| What to do |
State how many lines of the records contain the string "chart", treating uppercase and lowercase as different. Give only the number.

| Dataset records |
════════
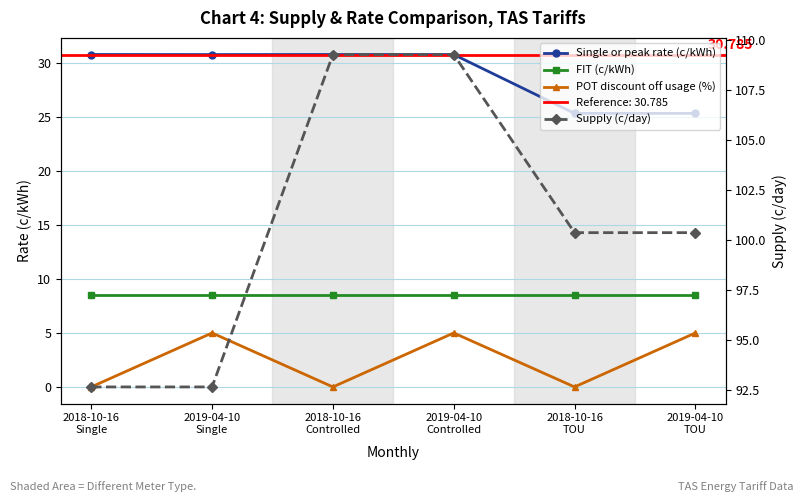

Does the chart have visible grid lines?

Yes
════════
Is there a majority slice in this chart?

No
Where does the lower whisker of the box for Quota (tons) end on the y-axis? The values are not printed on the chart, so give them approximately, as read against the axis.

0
════════
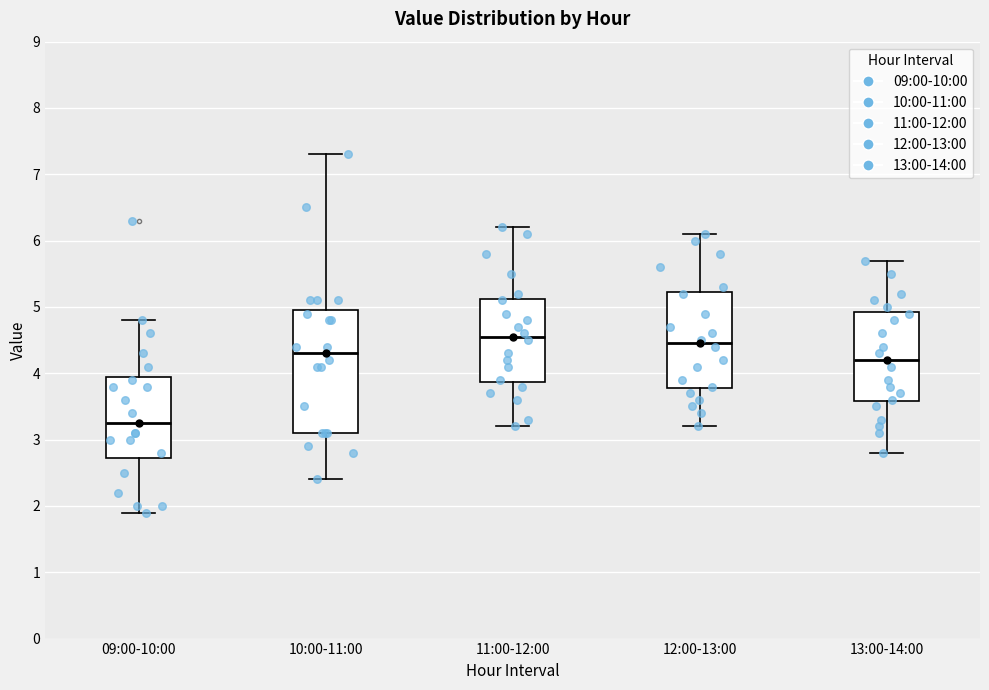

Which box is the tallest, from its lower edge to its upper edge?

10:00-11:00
════════
| Written solution |
3